Thursday, March 26, 2009

Steal this Research

Hmm. This is definitely something to keep an eye on. Could have an impact on our classrooms in the long view, but perhaps even more directly right now on our ed school classes and access to information. According to Ars Technica, MIT's faculty has voted unanimously for open access to all publications researched at the university. Some publishers are aghast.

Professor Hal Abelson, in a statement provided by MIT, said, "scholarly publishing has so far been based purely on contracts between publishers and individual faculty authors. In that system, faculty members and their institutions are powerless. This resolution changes that by creating a role in the publishing process for the faculty as a whole, not just as isolated individuals." Ann Wolpert, who directs MIT's libraries, said, "in the quest for higher profits, publishers have lost sight of the values of the academy."

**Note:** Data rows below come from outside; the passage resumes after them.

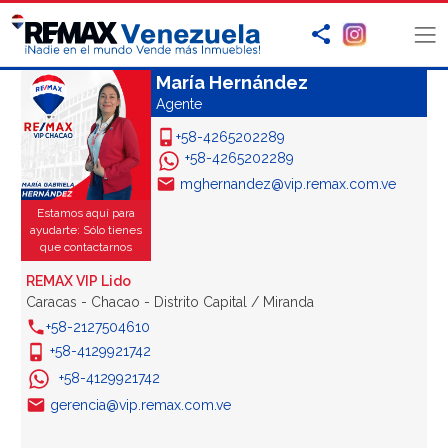
María Hernández
Agente
+58-4265202289
+58-4265202289
mghernandez@vip.remax.com.ve
Estamos aquí para
ayudarte: Sólo tienes
que contactarnos
REMAX VIP Lido
Caracas - Chacao - Distrito Capital / Miranda
+58-2127504610
+58-4129921742
+58-4129921742
gerencia@vip.remax.com.ve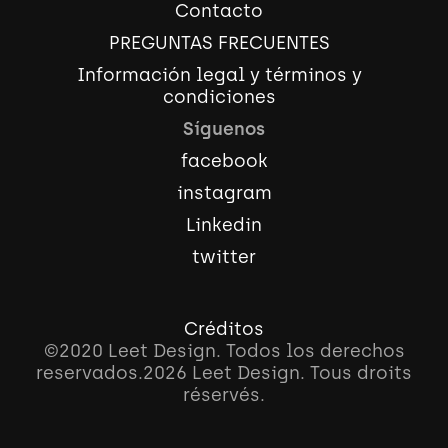
Contacto
PREGUNTAS FRECUENTES
Información legal y términos y
condiciones
Síguenos
facebook
instagram
Linkedin
twitter
Créditos
©2020 Leet Design. Todos los derechos
reservados.
2026
Leet Design. Tous droits
réservés.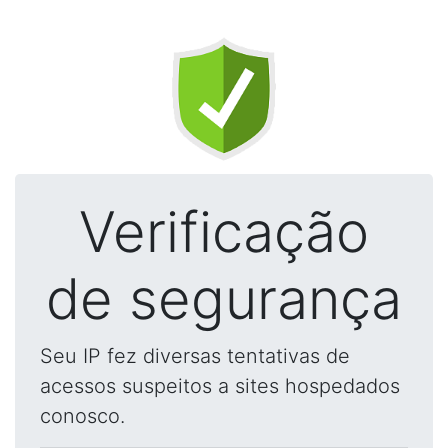
Verificação
de segurança
Seu IP fez diversas tentativas de
acessos suspeitos a sites hospedados
conosco.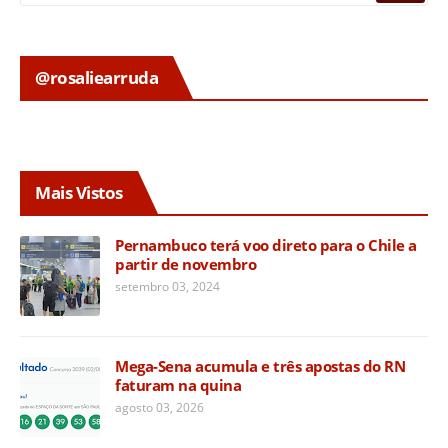
@rosaliearruda
Mais Vistos
Pernambuco terá voo direto para o Chile a
partir de novembro
setembro 03, 2024
Mega-Sena acumula e três apostas do RN
faturam na quina
agosto 03, 2026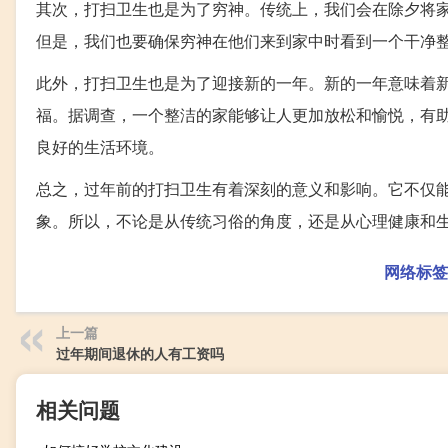
其次，打扫卫生也是为了穷神。传统上，我们会在除夕将
但是，我们也要确保穷神在他们来到家中时看到一个干净
此外，打扫卫生也是为了迎接新的一年。新的一年意味着
福。据调查，一个整洁的家能够让人更加放松和愉悦，有
良好的生活环境。
总之，过年前的打扫卫生有着深刻的意义和影响。它不仅
象。所以，不论是从传统习俗的角度，还是从心理健康和
网络标签
上一篇
过年期间退休的人有工资吗
相关问题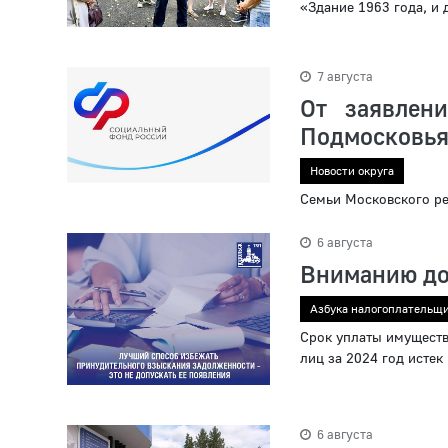
«Здание 1963 года, и
7 августа
От заявлен
Подмосковь
Новости округа
Семьи Московского ре
6 августа
Вниманию до
Азбука налогоплательщ
Срок уплаты имуществ
лиц за 2024 год истек
6 августа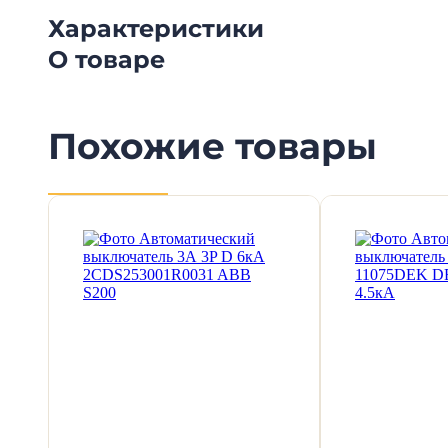
Характеристики
О товаре
Похожие товары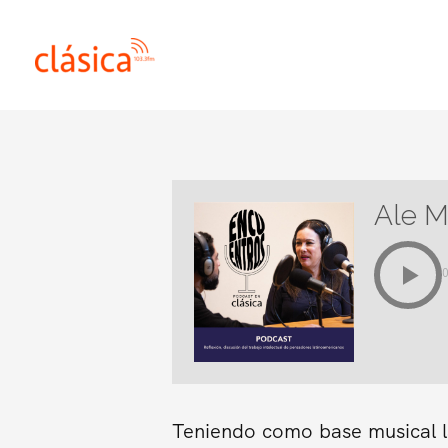
Ir
al
contenido
Ale M
Teniendo como base musical l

Jeez... between this fight and the recent Kindle text-to-speech business, the publishing industry is sure looking kinda jerky. Maybe they should take a cue from the likes of bands like Wilco who have only benefited in sales from putting stuff online for free. Counter-intuitive? Surely. 21st Century? Totally.


  1. I don't think it's a matter of being counter-intuitive. Comparing academic publishing to a band is not exactly...plausible. Apples and oranges. Publicly funded projects to works of passion.

    I can see how their current system works: publish the journals in paper-form, and six months later, the information will be available to the public. The one who really want to know the most up-to-date information are probably the researchers in the field, so their subscription is safe.

    I wouldn't do away with publishing all-together, especially in research fields. There is a degree of validation, accomplishment, and validity that comes with having papers and research published. To say "I am a published researcher"...not as an elitist, but to be someone in an ocean of potentially qualified individuals.

  2. Implausible things happen all the time. Apples AND oranges! Human sacrifice! Cats and dogs: living together! Mass hysteria!

    Anyway, it looks like the folks at MIT feel just as accomplished and validated having their stuff run open access. Good for them.